Di penampungan Bekangdam, hingga Jumat sore tercatat ada 1.124 orang eks Gafatar. Kemudian dipulangkan ke Surabaya dan DKI Jakarta menggunakan lima penerbangan komersial sebanyak 959 orang pada malam harinya.
Proses pemulangan masih berlanjut, menggunakan KRI Gilimanuk dengan membawa sebanyak 335 orang yang merupakan sisa dari eks anggota Gafatar yang ada di Bekangdam dan Kompi B, Kodam XII/Tanjungpura dengan tujuan Yogyakarta dan Semarang.
Kemudian masuk lagi di penampungan itu, 259 eks Gafatar dari Kabupaten Bengkayang, dari Sintang sekitar 50 jiwa, Sambas 32 jiwa, Kayong Utara dan Ketapang yang diperkirakan lebih dari 1.000 jiwa. Dan dari Singkawang 54 KK atau 224 jiwa. Ada delapan titik di Kalbar yang menjadi lokasi bermukimnya eks anggota Gafatar.

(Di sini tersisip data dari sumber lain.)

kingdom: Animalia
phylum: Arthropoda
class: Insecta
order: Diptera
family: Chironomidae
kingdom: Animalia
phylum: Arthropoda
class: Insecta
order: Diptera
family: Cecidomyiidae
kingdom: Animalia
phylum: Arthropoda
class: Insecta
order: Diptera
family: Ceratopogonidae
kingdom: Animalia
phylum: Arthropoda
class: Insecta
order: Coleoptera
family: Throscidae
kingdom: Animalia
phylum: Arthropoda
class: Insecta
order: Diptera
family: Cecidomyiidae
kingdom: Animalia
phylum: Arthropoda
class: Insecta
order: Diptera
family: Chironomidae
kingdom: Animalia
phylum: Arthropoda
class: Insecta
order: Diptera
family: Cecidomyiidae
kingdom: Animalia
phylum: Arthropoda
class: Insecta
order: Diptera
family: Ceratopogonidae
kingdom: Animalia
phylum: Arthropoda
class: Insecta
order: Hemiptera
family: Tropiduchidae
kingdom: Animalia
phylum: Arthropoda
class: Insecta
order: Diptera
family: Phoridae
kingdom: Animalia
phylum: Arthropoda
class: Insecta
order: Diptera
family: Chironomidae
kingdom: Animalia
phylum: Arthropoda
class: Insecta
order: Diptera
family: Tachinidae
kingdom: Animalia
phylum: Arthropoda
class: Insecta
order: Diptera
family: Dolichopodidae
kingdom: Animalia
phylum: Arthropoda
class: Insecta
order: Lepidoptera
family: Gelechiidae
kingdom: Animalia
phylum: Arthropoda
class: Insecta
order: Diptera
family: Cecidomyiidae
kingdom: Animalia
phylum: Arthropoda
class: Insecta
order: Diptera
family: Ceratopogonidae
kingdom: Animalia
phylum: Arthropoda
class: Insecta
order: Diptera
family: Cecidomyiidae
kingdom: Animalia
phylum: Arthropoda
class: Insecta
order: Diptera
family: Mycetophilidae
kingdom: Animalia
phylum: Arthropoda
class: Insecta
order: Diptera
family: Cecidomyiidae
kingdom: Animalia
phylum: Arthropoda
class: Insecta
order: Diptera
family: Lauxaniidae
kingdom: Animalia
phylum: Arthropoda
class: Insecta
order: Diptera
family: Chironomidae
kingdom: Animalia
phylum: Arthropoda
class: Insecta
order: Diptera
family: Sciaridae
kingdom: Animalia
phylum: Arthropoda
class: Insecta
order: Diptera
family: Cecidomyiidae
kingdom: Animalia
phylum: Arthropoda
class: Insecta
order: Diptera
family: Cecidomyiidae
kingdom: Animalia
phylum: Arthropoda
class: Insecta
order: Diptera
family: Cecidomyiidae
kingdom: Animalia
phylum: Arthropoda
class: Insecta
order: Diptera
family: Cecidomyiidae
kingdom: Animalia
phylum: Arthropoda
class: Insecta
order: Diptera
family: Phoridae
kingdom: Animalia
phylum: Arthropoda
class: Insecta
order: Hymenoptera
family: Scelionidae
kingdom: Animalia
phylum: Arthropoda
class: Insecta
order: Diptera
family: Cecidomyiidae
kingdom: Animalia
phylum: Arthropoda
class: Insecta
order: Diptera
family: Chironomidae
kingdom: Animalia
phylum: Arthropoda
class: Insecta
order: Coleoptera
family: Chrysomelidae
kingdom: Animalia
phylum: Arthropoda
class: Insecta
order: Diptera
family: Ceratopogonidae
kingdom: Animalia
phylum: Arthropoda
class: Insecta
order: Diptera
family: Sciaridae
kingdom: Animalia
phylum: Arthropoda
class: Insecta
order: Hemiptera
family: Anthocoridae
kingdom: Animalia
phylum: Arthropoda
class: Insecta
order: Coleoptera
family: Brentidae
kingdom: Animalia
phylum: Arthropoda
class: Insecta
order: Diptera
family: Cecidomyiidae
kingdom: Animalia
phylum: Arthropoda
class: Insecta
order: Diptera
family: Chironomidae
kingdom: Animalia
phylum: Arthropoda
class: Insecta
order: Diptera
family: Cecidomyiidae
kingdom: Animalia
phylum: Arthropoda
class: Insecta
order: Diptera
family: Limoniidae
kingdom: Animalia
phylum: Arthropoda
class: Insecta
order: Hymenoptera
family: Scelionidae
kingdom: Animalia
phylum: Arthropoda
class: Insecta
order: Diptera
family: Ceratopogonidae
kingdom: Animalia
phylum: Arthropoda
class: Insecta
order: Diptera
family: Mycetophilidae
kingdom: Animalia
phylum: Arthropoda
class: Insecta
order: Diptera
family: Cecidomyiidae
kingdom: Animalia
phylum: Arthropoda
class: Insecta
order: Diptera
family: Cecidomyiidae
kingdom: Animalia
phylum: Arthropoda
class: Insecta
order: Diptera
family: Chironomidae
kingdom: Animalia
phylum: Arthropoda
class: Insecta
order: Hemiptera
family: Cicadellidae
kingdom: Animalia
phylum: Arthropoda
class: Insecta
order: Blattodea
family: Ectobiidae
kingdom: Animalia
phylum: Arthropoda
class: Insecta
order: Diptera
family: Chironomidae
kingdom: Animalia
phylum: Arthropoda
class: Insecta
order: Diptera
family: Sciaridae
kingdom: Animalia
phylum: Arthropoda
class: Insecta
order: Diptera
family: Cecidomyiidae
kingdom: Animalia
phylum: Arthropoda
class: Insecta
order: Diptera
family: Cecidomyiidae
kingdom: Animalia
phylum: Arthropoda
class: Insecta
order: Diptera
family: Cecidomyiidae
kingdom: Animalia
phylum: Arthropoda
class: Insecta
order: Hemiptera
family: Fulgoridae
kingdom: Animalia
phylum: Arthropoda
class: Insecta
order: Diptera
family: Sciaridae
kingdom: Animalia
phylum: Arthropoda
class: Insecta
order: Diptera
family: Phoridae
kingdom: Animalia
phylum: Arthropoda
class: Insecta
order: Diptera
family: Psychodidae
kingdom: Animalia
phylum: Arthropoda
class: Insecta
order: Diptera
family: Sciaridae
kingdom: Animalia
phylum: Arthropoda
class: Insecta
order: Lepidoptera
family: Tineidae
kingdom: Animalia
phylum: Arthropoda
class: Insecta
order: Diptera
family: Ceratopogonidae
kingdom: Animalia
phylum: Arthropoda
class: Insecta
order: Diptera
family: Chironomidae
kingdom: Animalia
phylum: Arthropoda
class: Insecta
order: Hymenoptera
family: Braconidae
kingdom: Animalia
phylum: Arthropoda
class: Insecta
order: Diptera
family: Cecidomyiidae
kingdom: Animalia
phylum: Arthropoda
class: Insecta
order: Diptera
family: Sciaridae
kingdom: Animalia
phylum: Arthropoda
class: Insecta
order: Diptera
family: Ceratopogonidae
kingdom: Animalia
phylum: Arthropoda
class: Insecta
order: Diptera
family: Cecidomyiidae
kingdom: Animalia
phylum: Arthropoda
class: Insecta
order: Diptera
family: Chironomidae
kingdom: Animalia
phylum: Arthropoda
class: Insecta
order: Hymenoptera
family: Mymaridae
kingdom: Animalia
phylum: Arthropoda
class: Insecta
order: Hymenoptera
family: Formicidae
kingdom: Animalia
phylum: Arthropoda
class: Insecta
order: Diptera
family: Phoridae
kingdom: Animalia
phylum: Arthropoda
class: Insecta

Selain maskapai komersial Lion Air dan KRI Gilimanuk, juga disiapkan dua KRI lainnya, yakni Teluk Banten dan KRI Teluk Bone untuk mengangkut mereka pulang ke daerah asal, DKI Jakarta, Jawa Barat, Jawa Tengah, Jawa Timur, dan DI Yogyakarta.
Mereka menolak untuk dipulangkan dengan berbagai macam alasan. Ada yang menyatakan sudah menjual semua harta benda, ada yang malu jika bertemu tetangga karena pasti sudah diketahui sebagai eks-Gafatar, dan ada yang tetap ingin bertani di Kalbar. Sikap menolak pulang itu juga disampaikan dalam aksi unjuk rasa saat Mensos mengunjungi pengungsian.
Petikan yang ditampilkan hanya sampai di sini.